::: Extracted text :::
Binaries are usually full of NUL and other low-ascii control chars
other than \n, \r, and \t, the only three that seem to be common in
real text files, as well as high-ascii.

I don't know for certain, but I think that URL decoding before passing
to the URL constructor is not the proper sequence. You should probably
just pass the URL in unmodified. If you get a MalformedUrlException,
then the URL isn't valid anyway.
 
E

EJP

Daniel said:
I don't know for certain, but I think that URL decoding before passing
to the URL constructor is not the proper sequence.

Exactly, in fact it's 180 degress back to front. A human-readable URL
with spaces etc, should be *URLEncoded* before passing to the
constructor, and it can be URLDecoded when you want a more
human-readable version.
 
T

Twisted

EJP said:
Exactly, in fact it's 180 degress back to front. A human-readable URL
with spaces etc, should be *URLEncoded* before passing to the
constructor, and it can be URLDecoded when you want a more
human-readable version.

Hrm. OK. Ones found in HTML code don't need either I take it.

Fixed. And some of the exceptions/oddities I was seeing are gone,
thanks.

Here's a few that remain.

Sphaera is throwing exceptions out of imageio.read() still -- I've had
IllegalArgumentExceptions saying "empty region!" and recently an
IndexOutOfBounds exception all come flying up out of deep inside
library code, where the only user code action was to invoke
imageio.read() on a retrieved image stored into a cache file. The image
may be b0rked, but in that case wouldn't an IOException be preferable?
RuntimeExceptions as a rule should be used where buggy code rather than
bad externally-supplied data is the cause, and when you have a security
exception.

I'm getting NPEs in PriorityQueue.poll() with objects that have a
well-behaved comparator that accesses only final fields in the receiver
and the other object. The comparator is inconsistent with equals but
this isn't apparently supposed to make this particular type of queue
misbehave. The tracebacks sometimes lead to the first field access of
the argument to my comparator and sometimes to the library code that
calls the comparator but no deeper. The evidence suggests that nulls
are creeping into the queue, but I'm damn certain it isn't my code
that's putting them there. The null seems to be removed when the
exception is thrown, as subsequent polls of the queue behave themselves
by and large -- until the next time it hurls chunks, often dozens of
polls later.

I still can't reliably separate images, other binaries, and text.

Lastly, I'm seeing some wonky threading behavior. The associated
inline-image fetching threads linger for a while after a tab is closed
-- the thread spends most of its time in Thread.sleep(), in snatches of
a few hundred msec between polling to see if there's a fresh URL to
retrieve. (There's four per tab, grabbing one file at a time, to avoid
overloading servers by snarfing every image at once on a page with
dozens - standard practise with Web browser code, as I understand it,
being to retrieve up to four at a time and block on the others.)
Closing a tab sends the four of them a thread.interrupt() to pop them
out of their slumber; the exception handler leads to exiting the run()
method (gracefully). Logically, hitting the X should result in four
dead threads in very short order then, but sometimes they linger for as
long as a whole minute, as I've noticed when there's an attached
debugger which provides status readouts on such things.
::: Record set :::
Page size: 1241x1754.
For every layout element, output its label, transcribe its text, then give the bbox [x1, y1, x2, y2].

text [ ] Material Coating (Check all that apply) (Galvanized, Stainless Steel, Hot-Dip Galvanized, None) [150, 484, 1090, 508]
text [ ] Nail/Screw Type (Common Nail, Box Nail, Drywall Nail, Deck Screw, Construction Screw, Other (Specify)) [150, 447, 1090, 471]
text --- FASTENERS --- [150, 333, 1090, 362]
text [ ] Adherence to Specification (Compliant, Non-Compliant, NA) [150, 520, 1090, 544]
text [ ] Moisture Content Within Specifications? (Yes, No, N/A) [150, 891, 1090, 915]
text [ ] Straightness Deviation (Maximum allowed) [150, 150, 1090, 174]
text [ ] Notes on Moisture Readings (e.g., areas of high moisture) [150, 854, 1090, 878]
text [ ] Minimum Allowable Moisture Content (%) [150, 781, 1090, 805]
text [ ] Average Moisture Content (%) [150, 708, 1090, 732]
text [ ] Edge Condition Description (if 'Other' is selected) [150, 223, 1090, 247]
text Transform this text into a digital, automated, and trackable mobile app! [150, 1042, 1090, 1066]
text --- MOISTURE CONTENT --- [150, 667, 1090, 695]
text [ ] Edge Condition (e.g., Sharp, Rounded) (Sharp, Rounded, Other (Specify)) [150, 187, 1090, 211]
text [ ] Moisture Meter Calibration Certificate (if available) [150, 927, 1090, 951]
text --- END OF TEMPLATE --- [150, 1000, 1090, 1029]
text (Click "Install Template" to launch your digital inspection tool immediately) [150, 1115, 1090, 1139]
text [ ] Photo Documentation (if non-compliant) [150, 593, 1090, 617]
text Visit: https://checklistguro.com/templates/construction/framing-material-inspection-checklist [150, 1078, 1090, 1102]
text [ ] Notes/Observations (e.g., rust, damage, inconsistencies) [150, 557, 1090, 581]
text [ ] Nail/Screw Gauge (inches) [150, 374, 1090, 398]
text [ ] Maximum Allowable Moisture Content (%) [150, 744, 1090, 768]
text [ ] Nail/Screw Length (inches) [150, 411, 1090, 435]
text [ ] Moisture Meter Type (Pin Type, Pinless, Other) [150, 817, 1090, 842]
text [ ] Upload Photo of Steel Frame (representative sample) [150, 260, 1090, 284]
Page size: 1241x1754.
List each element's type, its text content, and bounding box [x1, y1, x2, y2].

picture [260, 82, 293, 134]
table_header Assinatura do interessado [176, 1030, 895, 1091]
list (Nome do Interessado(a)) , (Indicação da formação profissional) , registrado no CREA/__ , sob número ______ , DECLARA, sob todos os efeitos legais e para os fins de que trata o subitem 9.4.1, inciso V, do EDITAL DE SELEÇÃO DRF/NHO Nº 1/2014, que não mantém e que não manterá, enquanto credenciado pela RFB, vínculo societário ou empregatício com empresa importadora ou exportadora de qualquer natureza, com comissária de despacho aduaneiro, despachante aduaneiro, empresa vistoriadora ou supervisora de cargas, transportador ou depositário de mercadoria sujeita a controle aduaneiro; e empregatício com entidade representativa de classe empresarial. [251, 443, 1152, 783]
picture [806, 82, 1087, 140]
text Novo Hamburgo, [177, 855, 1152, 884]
:::
**The task**.
Decide whether each statement agrees with the forum thread, and answer yes or no for each, quoting the deciding words of the thread. (a) Closing a tab sends a thread.interrupt() to the image-fetching threads. (b) Each tab runs six image-fetching threads. (c) A human-readable URL with spaces should be URLDecoded before it is passed to the constructor.

**Written response**.
(a) Yes: "Closing a tab sends the four of them a thread.interrupt()"
(b) No: "There's four per tab"
(c) No: "should be *URLEncoded* before passing to the constructor"